Ryder’s method is all done in black. For the first few years, I used one color for personal entries, a different for work, and another for my grad school, because it helped me to differentiate at a glance. Now that I’m done with school and down to just two big things, I’m back to just using black. It’s easier to only have to worry about carrying around one pen.
Again, it’s easy to fall down the rabbit hole of accessories for your journal, so I’ll just mention a few that you might find useful.
The first is a pen holder that attaches to your journal so you don’t have to go searching for it. You can see mine on the blue journal image in the last section.

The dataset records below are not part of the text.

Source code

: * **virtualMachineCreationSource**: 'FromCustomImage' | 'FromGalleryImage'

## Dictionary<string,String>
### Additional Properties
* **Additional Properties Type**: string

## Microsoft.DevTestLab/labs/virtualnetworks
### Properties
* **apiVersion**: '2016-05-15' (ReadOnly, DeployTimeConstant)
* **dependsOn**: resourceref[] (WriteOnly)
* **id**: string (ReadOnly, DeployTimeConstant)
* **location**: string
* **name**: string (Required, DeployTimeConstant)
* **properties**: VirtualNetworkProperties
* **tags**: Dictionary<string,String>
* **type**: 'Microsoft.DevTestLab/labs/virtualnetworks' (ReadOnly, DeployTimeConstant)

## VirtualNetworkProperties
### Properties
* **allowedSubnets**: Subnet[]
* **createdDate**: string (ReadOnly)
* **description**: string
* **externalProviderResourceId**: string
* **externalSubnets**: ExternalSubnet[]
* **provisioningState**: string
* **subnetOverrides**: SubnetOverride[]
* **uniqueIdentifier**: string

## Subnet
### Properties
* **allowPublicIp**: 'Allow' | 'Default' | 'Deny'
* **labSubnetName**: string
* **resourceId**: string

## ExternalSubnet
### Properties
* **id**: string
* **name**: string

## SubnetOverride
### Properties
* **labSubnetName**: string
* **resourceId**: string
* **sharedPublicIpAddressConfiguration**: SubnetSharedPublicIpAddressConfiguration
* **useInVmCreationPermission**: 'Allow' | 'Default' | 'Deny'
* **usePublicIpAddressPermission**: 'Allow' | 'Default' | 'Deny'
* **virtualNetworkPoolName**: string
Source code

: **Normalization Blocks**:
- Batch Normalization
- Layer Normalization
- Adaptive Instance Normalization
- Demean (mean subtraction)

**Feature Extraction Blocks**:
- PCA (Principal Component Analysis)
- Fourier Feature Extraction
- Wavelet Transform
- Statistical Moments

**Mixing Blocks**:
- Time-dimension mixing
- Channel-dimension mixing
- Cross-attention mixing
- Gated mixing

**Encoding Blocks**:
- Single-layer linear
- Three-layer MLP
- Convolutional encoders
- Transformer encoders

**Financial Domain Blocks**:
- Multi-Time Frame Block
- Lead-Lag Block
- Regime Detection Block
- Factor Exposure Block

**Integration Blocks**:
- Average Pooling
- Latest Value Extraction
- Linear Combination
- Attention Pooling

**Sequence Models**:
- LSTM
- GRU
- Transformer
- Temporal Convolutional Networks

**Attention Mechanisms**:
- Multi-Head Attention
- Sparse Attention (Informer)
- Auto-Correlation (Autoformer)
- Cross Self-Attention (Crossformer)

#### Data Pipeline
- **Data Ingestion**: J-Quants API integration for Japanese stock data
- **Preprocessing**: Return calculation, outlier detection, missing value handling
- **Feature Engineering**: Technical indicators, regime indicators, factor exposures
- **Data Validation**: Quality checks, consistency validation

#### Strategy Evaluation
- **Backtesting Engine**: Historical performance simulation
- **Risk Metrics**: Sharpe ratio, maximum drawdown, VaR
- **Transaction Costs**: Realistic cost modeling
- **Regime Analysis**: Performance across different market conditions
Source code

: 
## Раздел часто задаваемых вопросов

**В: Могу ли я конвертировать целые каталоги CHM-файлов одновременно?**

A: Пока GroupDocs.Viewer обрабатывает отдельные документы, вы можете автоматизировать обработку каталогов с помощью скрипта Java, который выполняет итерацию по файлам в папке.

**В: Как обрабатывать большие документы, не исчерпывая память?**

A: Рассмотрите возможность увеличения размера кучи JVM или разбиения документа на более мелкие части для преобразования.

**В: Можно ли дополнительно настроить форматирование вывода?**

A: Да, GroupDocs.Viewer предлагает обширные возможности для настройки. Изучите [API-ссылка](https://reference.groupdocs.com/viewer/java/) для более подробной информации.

Next are mildliners. I like to add a little color to my headers or use color as a divider, and mildliners work well for me. As the name suggests, they’re highlighters with mild colors. I prefer this because I don’t want to mess with markers and I don’t want to burn my corneas with the bright highlighter colors either.
I can’t write about bujo accessories and leave out washi tape. I’ve actually stopped using washi tape in my journal for the most part, but it’s still a big deal in the community so I’ll mention it anyway. Washi comes in a variety of colors, sizes, and patterns, and many use it to jazz up notebook entries. I’ve got a drawer full of the stuff, and I still use it for other crafts and for scrapbooking.
Paper vs. Digital
It’s hard to rely on paper for organization in a digital age. Bujo purists schedule EVERYTHING in their journal, but you’ll have to find a balance that works for you. As I mentioned before, I only use mine for weekly and daily tasks, and rely on my digital calendars for everything beyond that. Ryder has an app that serves as a companion to the bujo, and it’s one of the few apps I’ve ever spent money on. The goal of the app is not to replace the journal, but to serve as a place to keep information until you get back to it. Anything you enter in the app gets deleted after 48 hours, so it forces you to go back to your journal and actually write it down if it’s important to you. It’s great for when you’re out and about without your journal.
Now that you have an overview of the bujo, take some time and make notes about how you might want to use it. Will you use it strictly as a calendar, or do you want to track things as well. What about reflections? How could you tie it to your classroom needs? This way, you’re not overwhelmed as you stare at the blank page when you’re getting started. Get in there. Experiment. Get organized.